Costa Concordia, confermata la condanna di 16 anni a Schettino
Ieri, dopo una camera di consiglio durata oltre otto ore, i giudici della prima sezione penale della Corte di appello fiorentina hanno confermato la condanna stabilita nel processo di primo grado a Francesco Schettino, comandante della Costa Concordia naufragata la notte del 13 gennaio 2012 all’isola del Giglio. Il bilancio della tragedia fu di 32 morti, tra passeggeri e membri dell’equipaggio, e molti feriti. Secondo la sentenza datata 11 febbraio 2015 del tribunale di Grosseto, l’uomo era già stato condannato a 16 anni di reclusione per omicidio colposo, lesioni colpose, abbandono di incapaci e minori e naufragio colposo.
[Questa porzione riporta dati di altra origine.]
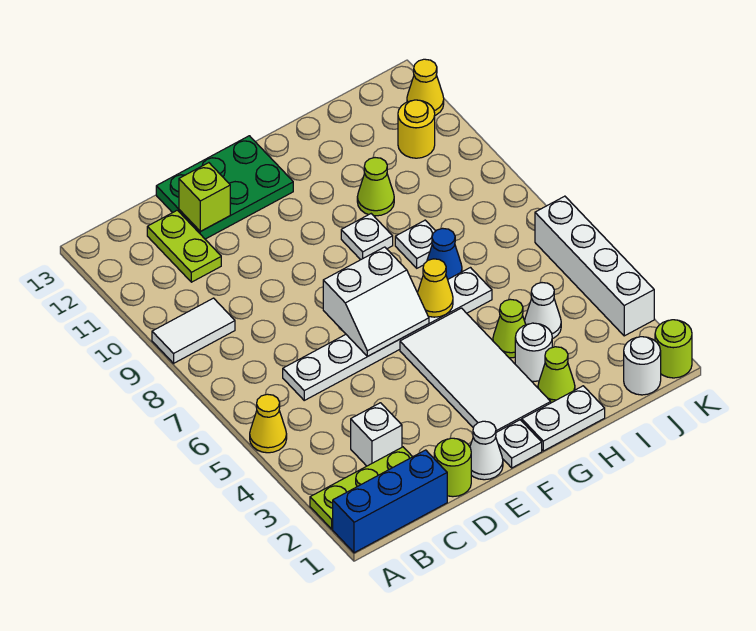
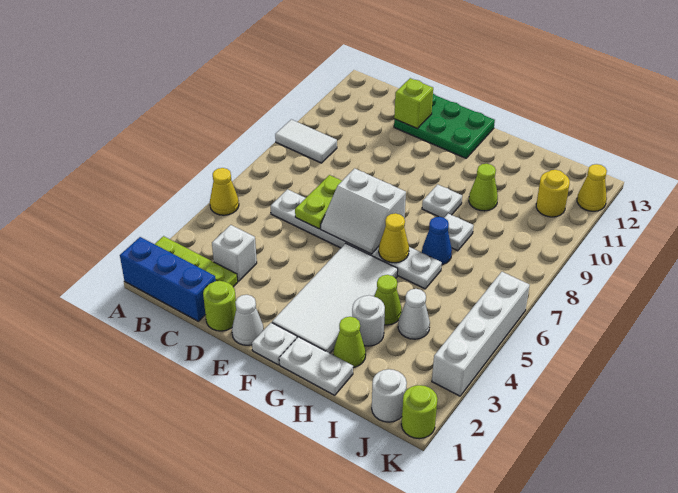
lime plate C11:C12 level 1 -> lime plate D6:D7 level 2

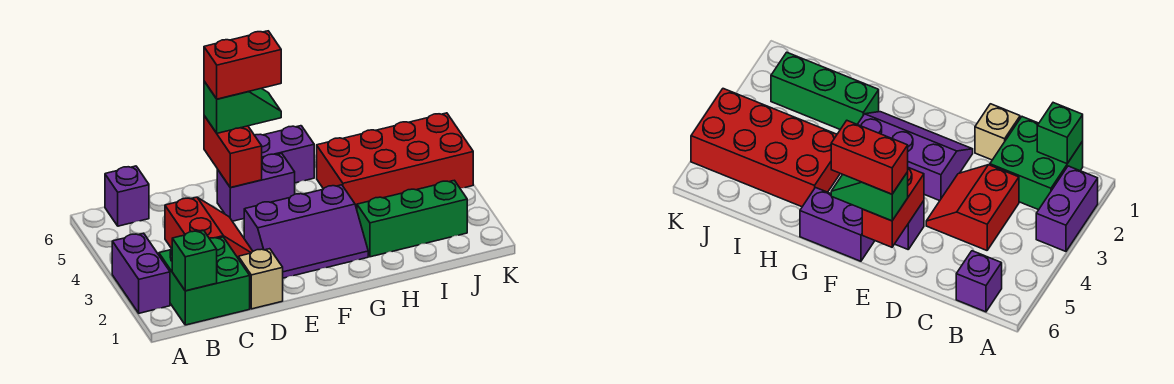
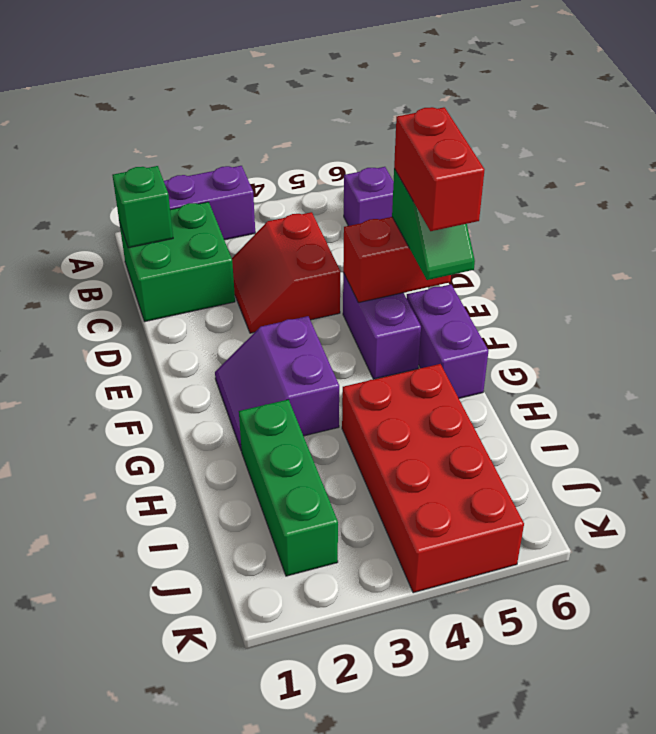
red slope C3:D4 level 1 top C -> red slope C3:D4 level 1 top 4
tan brick D1 level 1 -> none
purple slope E2:G3 level 1 top 3 -> purple slope F2:G3 level 1 top 3

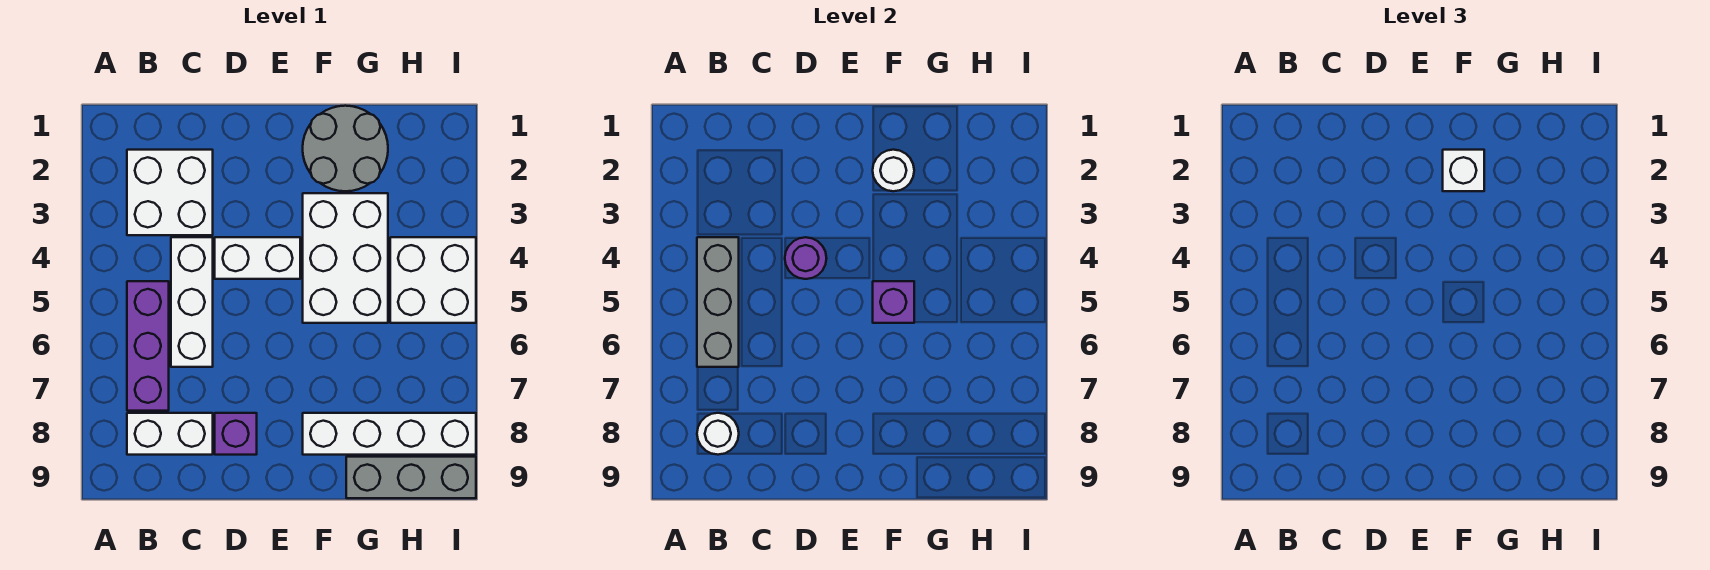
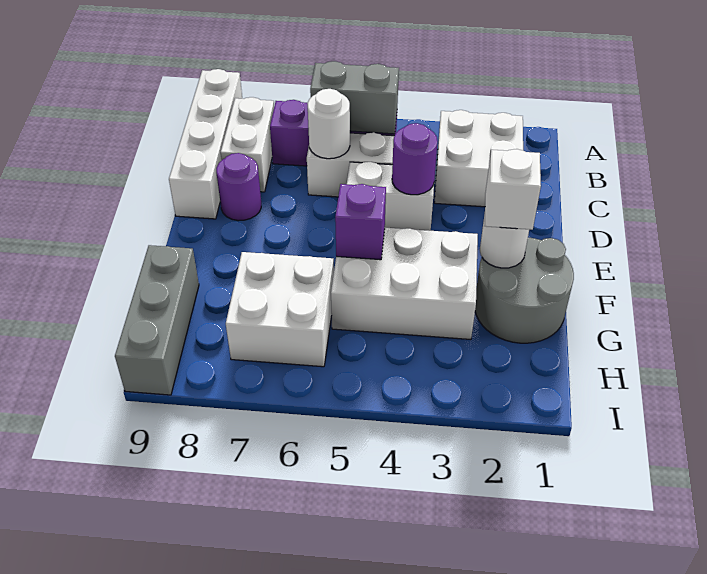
grey brick B4:B6 level 2 -> grey brick B5:B6 level 2
white round brick B8 level 2 -> white round brick C6 level 2
white brick D4:E4 level 1 -> white brick D4:D5 level 1
purple brick D8 level 1 -> purple round brick D8 level 1
white brick F8:I8 level 1 -> white brick A9:D9 level 1
white brick H4:I5 level 1 -> white brick G6:H7 level 1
La Corte fiorentina ha anche preteso l’interdizione dai titoli professionali marittimi per cinque anni in relazione al delitto di naufragio colposo, e lo ha condannato al pagamento delle ulteriori spese processuali. Sono state rideterminate anche le somme a titolo di risarcimento danni per i naufraghi aumentandole di 15mila euro circa a persona. Al Comune del Giglio è stata confermata una provvisionale da 300.000 euro per il danno subito. In aula non erano presenti le telecamere così come la Corte stessa aveva stabilito, e non era presente neanche l’imputato il quale ha deciso di attendere l’esito della sentenza nella sua casa di Meta di Sorrento per mantenere un basso profilo e per evitare la pressione mediatica (atteggiamento in antitesi con quello avuto nel processo di Grosseto durante il quale era sempre stato presente tranne che alla lettura della sentenza).
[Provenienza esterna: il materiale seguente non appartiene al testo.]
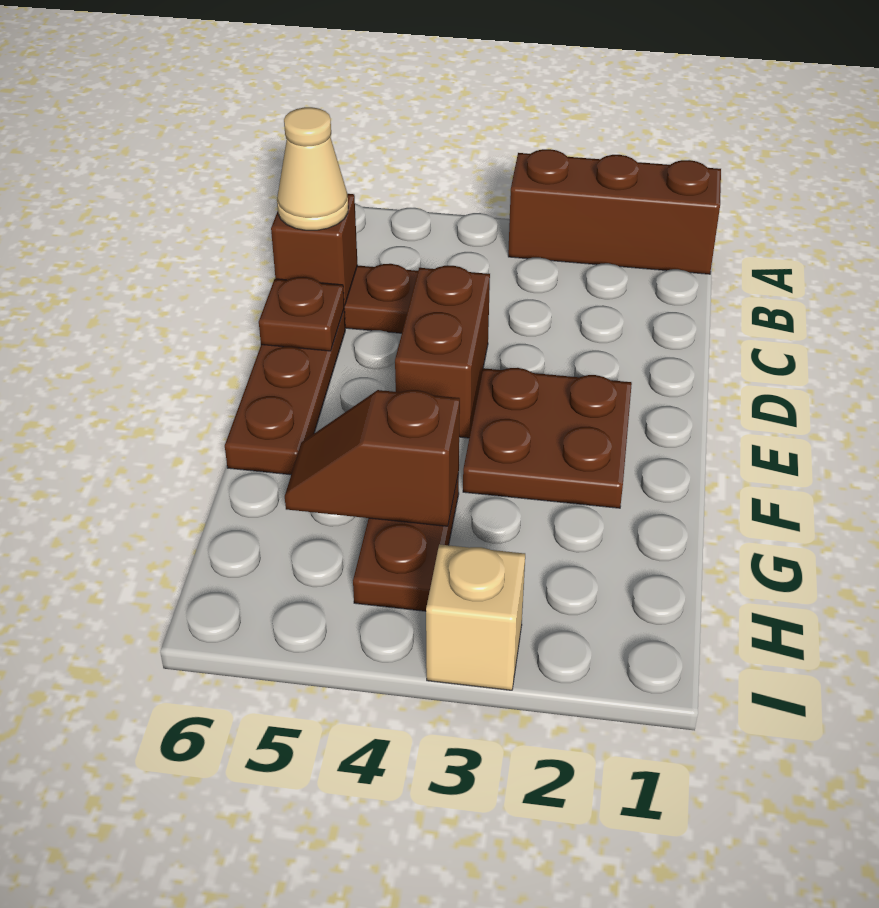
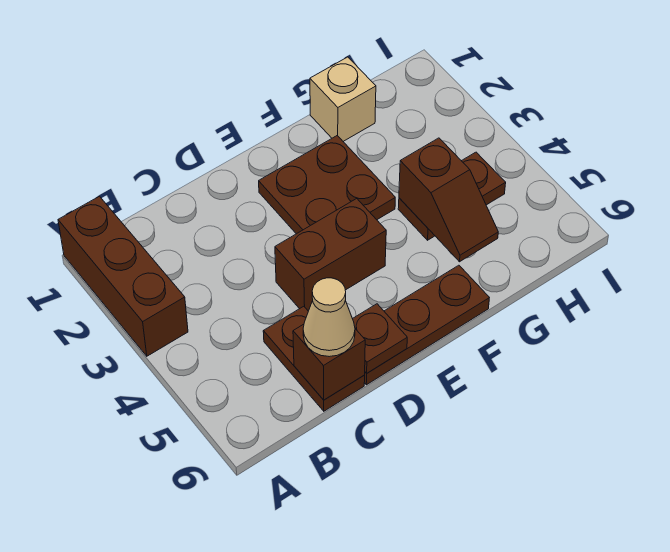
tan brick I3 level 1 -> tan brick G1 level 1

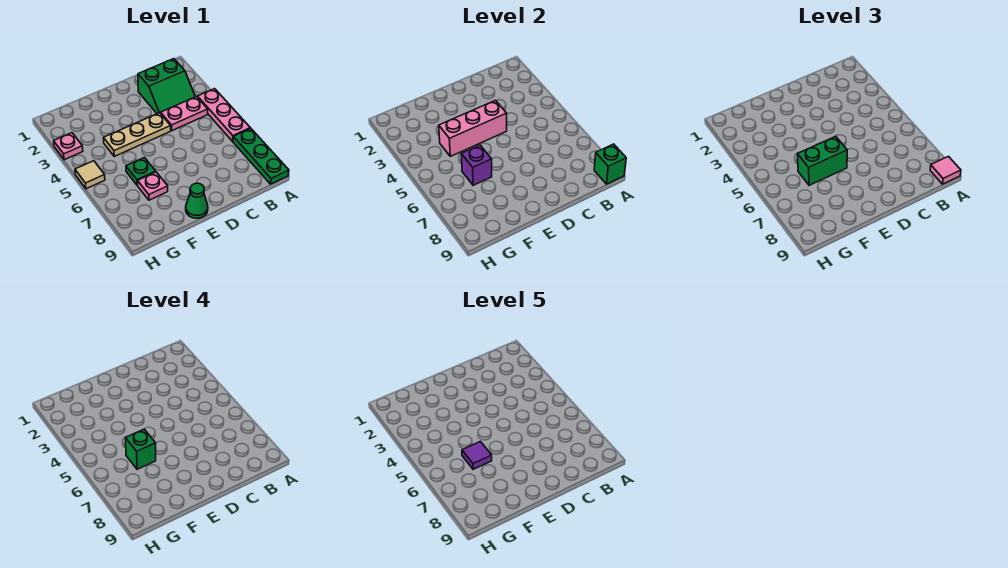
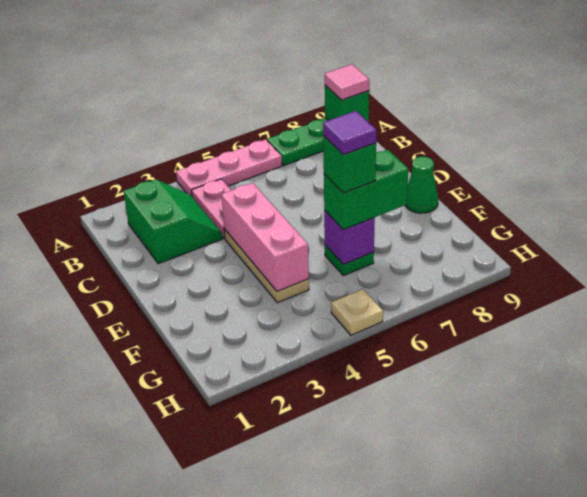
green brick E6:F6 level 3 -> green brick F6:F7 level 3
pink plate F7 level 1 -> none
pink plate H3 level 1 -> none
tan tile H5 level 1 -> tan plate H5 level 1

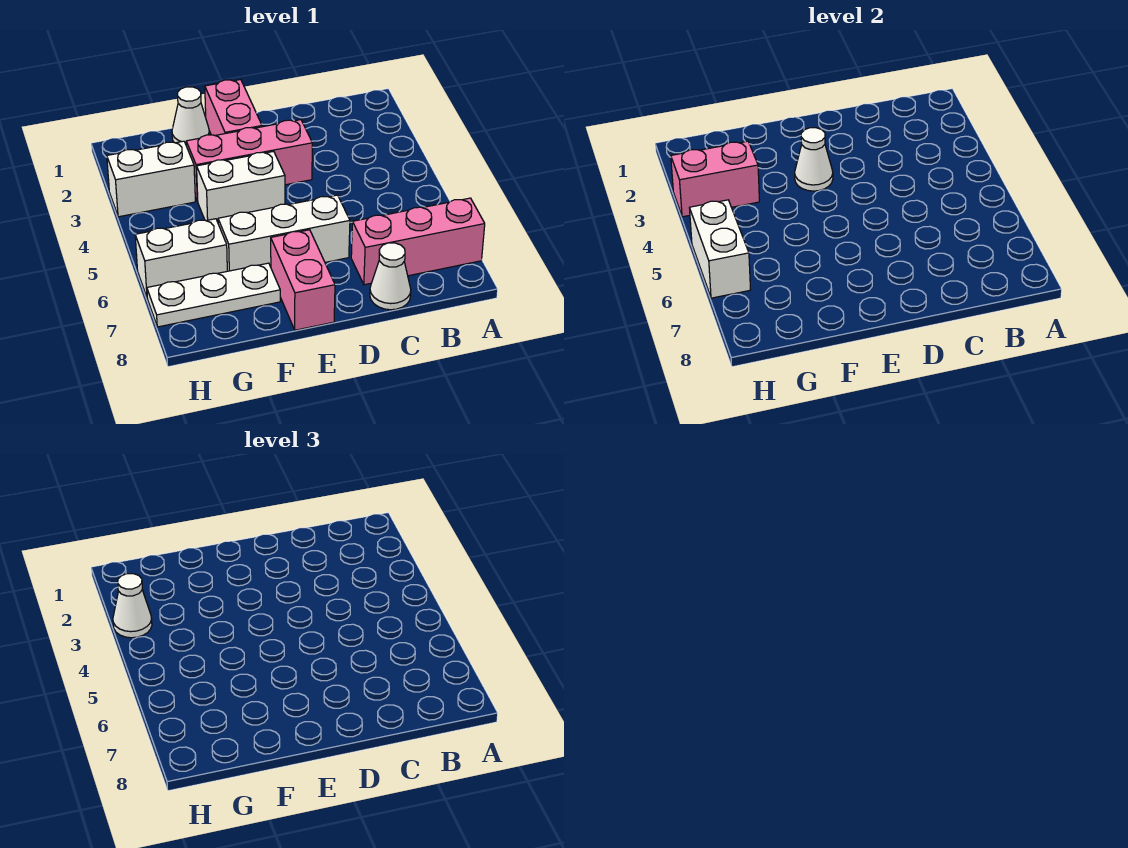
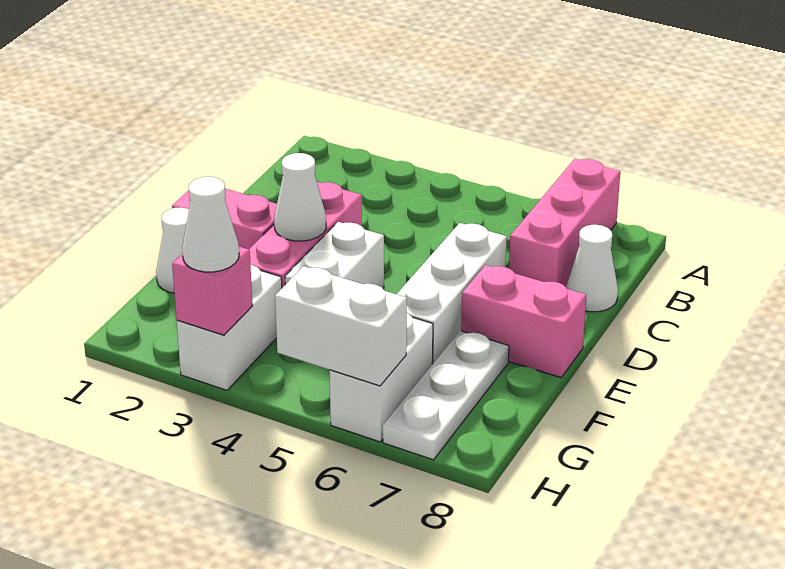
pink brick G3:H3 level 2 -> pink brick H3 level 2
Il difensore di Schettino, l’avvocato Donato Laino, ha così commentato la sentenza: “Dobbiamo capire perché i giudici di secondo grado sono arrivati a questo ragionamento, dobbiamo leggere le motivazioni, è chiaro che la sentenza non è andata incontro alle nostre argomentazioni”. Non ci sono stati commenti sulla sentenza da parte dell’accusa. Nessuno ha voluto rilasciare alcuna dichiarazione, tranne i pm di Grosseto, Alessandro Leopizzi e Maria Navarro, i quali si sono limitati a dire ai giornalisti che li interrogavano, di guardare la soddisfazione che avevano dipinta sul viso.